Alessandro Corda, University of Minnesota Law School

60 Howard Law Journal 1-60 (2016)
Date Posted on SSRN: August 18, 2016

This Article challenges the conventional wisdom that public access and dissemination of criminal history information raise no special problems once a conviction occurs. The label “offender” burdens convicted individuals long after their debt to society has been paid. Numerous damaging effects labeled as mere “informal” collateral consequences of conviction go largely unquestioned. Contemporary debate revolves around partial remedial measures (“Ban the Box,” sealing and expungement schemes, issuance of certificates of relief/rehabilitation). These narrow although important proposals largely miss the point. For different reasons, they fail to effectively curb the devastating stigma produced by the current system that creates huge obstacles to people’s efforts to live law-abiding lives, and fosters unjust discrimination. How, when, and why criminal records should be generally accessible needs to be reconceived. Until the mid-1970s, conviction records were largely inaccessible except to public officials. There was near consensus that widespread dissemination is undesirable and inimical to reintegration of ex-offenders.

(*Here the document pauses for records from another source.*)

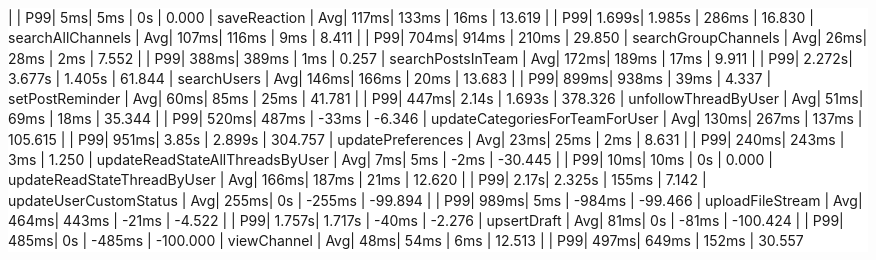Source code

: | | P99| 5ms| 5ms | 0s | 0.000
| saveReaction | Avg| 117ms| 133ms | 16ms | 13.619
| | P99| 1.699s| 1.985s | 286ms | 16.830
| searchAllChannels | Avg| 107ms| 116ms | 9ms | 8.411
| | P99| 704ms| 914ms | 210ms | 29.850
| searchGroupChannels | Avg| 26ms| 28ms | 2ms | 7.552
| | P99| 388ms| 389ms | 1ms | 0.257
| searchPostsInTeam | Avg| 172ms| 189ms | 17ms | 9.911
| | P99| 2.272s| 3.677s | 1.405s | 61.844
| searchUsers | Avg| 146ms| 166ms | 20ms | 13.683
| | P99| 899ms| 938ms | 39ms | 4.337
| setPostReminder | Avg| 60ms| 85ms | 25ms | 41.781
| | P99| 447ms| 2.14s | 1.693s | 378.326
| unfollowThreadByUser | Avg| 51ms| 69ms | 18ms | 35.344
| | P99| 520ms| 487ms | -33ms | -6.346
| updateCategoriesForTeamForUser | Avg| 130ms| 267ms | 137ms | 105.615
| | P99| 951ms| 3.85s | 2.899s | 304.757
| updatePreferences | Avg| 23ms| 25ms | 2ms | 8.631
| | P99| 240ms| 243ms | 3ms | 1.250
| updateReadStateAllThreadsByUser | Avg| 7ms| 5ms | -2ms | -30.445
| | P99| 10ms| 10ms | 0s | 0.000
| updateReadStateThreadByUser | Avg| 166ms| 187ms | 21ms | 12.620
| | P99| 2.17s| 2.325s | 155ms | 7.142
| updateUserCustomStatus | Avg| 255ms| 0s | -255ms | -99.894
| | P99| 989ms| 5ms | -984ms | -99.466
| uploadFileStream | Avg| 464ms| 443ms | -21ms | -4.522
| | P99| 1.757s| 1.717s | -40ms | -2.276
| upsertDraft | Avg| 81ms| 0s | -81ms | -100.424
| | P99| 485ms| 0s | -485ms | -100.000
| viewChannel | Avg| 48ms| 54ms | 6ms | 12.513
| | P99| 497ms| 649ms | 152ms | 30.557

Yet the ill-fated combination of uncoordinated factors has led over time to unplanned results. The Article contends that the current state of affairs is an unintended consequence of post-Watergate open records movement and emphasis on public safety in criminal justice policy, compounded by the development of information technology and the Internet, and emergence of a private industry that trawls, sells, and often sensationalizes criminal records. Such industry has made access to criminal history information easy, cheap, ubiquitous, and unlimited in time. The Article argues for a reimagining of the way the criminal justice system and the legal system as a whole classify and use records of criminal convictions. In particular, it contends that the stigma that public access and dissemination entail must be reinvented as an ancillary criminal sanction that is ordered at sentencing, if at all, for a limited time as a deserved supplement to criminal sanctions imposed.